We soaked up the sun and I started to count the ducks while our new friend told us of how the Lord had found her a house in Riverside (a neighborhood of East Providence). She found a description of it in the Bible (overlooking water, two hills (mounts of olives), etc.) and told her realtor to look for it. The realtor was skeptical. Boy was he surprised when the exact house she described came on the market and her old house sold immediately. Not only that, the price was right. Nancy asked if the realtor had become a believer. She didn't really answer that but told us another story of an even more spectacular miracle - she had cured herself of breast cancer through prayer. We listened with ears wide open. I tremendously respect people with that kind of faith. This woman was straightforward and sincere and absolutely unshakable in her faith. I could see it in her eyes. After our conversation, we said our goodbyes and she got in her car to leave. A few minutes later, she got back out of the car and brought us each a copy of a prayer that she described as "special". At the bottom of the page were spaces to sign and date your acceptance of Jesus Christ as your personal savior.
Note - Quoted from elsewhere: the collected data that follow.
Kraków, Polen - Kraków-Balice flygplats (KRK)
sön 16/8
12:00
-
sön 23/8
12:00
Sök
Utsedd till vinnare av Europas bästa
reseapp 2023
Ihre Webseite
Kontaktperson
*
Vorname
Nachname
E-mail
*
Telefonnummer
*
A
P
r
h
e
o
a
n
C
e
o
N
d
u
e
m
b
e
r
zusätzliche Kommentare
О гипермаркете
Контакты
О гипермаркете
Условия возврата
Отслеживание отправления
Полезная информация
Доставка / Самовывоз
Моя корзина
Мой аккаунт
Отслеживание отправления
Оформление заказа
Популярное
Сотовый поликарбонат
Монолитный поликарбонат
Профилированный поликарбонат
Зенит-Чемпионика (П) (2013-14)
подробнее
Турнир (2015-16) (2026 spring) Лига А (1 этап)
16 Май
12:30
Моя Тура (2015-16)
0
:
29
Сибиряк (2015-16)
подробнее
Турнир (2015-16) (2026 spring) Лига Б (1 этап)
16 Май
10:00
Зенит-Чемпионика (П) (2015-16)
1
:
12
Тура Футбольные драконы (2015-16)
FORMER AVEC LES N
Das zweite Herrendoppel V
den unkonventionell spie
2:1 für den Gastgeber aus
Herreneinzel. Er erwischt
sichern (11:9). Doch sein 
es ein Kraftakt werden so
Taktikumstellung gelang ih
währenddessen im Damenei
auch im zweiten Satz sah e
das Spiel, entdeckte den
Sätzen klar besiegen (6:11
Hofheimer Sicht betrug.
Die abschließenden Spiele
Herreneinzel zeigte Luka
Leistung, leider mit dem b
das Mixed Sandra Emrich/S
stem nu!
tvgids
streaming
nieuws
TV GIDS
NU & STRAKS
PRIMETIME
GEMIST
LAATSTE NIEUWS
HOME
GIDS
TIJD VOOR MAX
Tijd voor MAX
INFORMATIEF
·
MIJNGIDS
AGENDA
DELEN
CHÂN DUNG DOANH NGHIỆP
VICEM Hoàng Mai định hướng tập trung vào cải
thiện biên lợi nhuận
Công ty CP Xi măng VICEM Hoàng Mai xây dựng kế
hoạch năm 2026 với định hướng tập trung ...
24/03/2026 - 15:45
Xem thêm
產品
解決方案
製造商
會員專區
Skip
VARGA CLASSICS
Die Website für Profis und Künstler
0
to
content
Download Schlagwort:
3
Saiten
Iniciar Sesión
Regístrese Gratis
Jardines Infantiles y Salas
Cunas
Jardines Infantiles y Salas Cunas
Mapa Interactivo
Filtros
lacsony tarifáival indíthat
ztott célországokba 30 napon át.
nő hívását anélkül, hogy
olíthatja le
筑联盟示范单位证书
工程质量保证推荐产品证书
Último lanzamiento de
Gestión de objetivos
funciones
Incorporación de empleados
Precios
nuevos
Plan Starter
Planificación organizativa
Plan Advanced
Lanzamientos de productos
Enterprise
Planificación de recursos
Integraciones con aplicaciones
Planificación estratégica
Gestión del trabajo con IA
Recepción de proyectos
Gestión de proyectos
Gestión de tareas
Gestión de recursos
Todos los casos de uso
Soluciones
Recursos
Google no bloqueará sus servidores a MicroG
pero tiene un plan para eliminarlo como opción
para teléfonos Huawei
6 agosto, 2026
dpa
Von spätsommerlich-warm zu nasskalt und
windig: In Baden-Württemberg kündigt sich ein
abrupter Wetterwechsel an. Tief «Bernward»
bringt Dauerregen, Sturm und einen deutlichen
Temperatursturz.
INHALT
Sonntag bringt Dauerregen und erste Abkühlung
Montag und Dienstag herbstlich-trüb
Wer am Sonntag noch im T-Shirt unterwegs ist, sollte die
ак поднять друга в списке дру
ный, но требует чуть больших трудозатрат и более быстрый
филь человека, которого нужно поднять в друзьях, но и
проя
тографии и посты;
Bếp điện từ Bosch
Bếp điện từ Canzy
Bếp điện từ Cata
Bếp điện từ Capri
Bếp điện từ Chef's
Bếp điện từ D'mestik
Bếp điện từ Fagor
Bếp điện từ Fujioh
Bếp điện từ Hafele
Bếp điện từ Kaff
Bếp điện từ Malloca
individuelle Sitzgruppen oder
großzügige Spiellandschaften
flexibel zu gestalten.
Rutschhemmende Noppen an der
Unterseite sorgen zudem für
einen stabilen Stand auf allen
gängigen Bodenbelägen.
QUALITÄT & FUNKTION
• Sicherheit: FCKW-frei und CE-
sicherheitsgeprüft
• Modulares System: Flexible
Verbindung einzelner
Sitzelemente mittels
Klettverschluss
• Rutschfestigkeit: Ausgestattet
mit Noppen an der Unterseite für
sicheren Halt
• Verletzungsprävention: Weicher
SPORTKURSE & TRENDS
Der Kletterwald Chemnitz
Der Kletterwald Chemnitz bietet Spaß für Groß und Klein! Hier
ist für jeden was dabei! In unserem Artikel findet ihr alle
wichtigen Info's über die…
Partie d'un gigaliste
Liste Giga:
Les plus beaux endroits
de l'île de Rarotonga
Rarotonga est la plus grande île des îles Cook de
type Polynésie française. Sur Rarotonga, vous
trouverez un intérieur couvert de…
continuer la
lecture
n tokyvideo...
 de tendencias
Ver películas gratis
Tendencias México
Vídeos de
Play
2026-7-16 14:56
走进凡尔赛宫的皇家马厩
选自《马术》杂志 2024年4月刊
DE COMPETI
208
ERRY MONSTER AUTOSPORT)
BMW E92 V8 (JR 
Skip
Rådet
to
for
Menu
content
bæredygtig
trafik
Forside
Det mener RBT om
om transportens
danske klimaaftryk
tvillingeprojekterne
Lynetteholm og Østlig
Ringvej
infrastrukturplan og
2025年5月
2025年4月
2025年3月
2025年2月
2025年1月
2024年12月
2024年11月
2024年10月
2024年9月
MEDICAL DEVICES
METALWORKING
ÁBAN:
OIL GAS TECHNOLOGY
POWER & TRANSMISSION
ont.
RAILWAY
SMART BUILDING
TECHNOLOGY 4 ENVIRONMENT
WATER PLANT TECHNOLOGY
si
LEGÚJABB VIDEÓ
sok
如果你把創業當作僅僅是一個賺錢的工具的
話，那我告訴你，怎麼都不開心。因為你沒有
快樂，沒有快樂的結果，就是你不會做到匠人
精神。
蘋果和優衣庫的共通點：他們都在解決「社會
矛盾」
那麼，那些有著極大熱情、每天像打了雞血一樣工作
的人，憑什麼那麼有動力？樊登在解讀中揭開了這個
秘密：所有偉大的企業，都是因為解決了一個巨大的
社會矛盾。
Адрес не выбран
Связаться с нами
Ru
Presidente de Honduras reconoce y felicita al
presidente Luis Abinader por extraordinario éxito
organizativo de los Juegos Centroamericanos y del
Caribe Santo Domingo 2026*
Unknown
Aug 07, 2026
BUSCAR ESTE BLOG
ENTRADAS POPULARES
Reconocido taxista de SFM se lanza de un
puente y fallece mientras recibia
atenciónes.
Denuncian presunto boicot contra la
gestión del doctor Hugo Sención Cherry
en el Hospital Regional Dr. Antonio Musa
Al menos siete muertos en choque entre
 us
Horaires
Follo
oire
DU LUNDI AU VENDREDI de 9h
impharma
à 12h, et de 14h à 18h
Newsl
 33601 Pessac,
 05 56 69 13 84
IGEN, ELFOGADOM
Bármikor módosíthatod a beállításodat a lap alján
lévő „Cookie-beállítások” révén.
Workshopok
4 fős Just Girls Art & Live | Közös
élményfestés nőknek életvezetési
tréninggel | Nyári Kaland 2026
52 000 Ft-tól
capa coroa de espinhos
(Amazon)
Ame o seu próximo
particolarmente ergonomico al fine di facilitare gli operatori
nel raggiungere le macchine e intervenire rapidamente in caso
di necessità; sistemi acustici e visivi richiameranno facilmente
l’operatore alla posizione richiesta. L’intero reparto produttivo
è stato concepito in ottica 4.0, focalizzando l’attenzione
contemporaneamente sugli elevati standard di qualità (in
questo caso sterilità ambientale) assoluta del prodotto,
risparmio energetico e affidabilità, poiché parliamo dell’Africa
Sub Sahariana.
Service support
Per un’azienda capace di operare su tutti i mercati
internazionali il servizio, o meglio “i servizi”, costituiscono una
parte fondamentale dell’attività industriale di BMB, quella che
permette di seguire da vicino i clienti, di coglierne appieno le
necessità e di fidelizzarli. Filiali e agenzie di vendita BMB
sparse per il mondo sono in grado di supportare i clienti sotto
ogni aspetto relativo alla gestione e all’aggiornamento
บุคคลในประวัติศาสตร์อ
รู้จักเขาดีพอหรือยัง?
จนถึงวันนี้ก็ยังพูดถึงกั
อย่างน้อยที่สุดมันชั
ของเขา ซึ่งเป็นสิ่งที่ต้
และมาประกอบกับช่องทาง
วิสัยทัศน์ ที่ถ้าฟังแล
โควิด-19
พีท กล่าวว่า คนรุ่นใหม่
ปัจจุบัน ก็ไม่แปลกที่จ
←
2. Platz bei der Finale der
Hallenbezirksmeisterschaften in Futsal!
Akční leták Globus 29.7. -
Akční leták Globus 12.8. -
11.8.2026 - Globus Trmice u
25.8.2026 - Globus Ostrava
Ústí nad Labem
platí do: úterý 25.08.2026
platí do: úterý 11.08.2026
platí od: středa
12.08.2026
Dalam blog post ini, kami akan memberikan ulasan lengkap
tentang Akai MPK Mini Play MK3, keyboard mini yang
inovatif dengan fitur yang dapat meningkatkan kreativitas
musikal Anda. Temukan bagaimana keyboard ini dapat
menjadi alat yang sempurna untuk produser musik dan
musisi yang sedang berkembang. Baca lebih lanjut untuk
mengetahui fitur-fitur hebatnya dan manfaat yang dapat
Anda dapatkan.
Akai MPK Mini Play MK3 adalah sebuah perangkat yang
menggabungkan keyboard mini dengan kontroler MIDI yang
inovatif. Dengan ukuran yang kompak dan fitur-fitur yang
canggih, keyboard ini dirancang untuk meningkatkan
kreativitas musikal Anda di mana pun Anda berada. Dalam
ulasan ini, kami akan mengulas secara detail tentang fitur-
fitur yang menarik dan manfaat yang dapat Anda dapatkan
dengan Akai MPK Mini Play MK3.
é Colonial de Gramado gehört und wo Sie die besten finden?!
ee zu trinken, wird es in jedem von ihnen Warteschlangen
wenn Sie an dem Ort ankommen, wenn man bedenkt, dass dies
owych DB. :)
And now, back to the ducks. As always, lots of 'em. Lots of breaders too after our new friend left. Whole families. Including one family who apparently came to throw rocks together - seriously. They didn't bring bread and they weren't birders. The younger son started to throw rocks at the swans, which he insisted were ducks, and the mother told him not to throw the rocks at the birds. Then she and the rest of the family joined him in throwing rocks into the water. They weren't skimming stones or throwing the rocks at anything, just busily and industriously throwing every stone they could get their hands on into the water. A couple of swans hissed at them and I was afraid one of the swans would attack the little kid, but nothing untoward happened. When they were done stone-throwing, they left.

The list for today:

13 mallards
2 domestic geese
34 mute swans
5 Canada geese (including Igor)
2 mourning doves
a zillion ring-billed gulls
3 common Goldeneye
18 buffleheads
8 American widgeons
1 killdeer
4 red breasted mergansers (2 male-female pairs)
1 common black-headed gull with the full black hood
2 house sparrows
2 starlings

Today was the first time I'd seen a killdeer at the cove. There are sometimes shorebirds at low tide (which this was) mostly the occasional lesser yellowlegs, but it's still kind of early for them.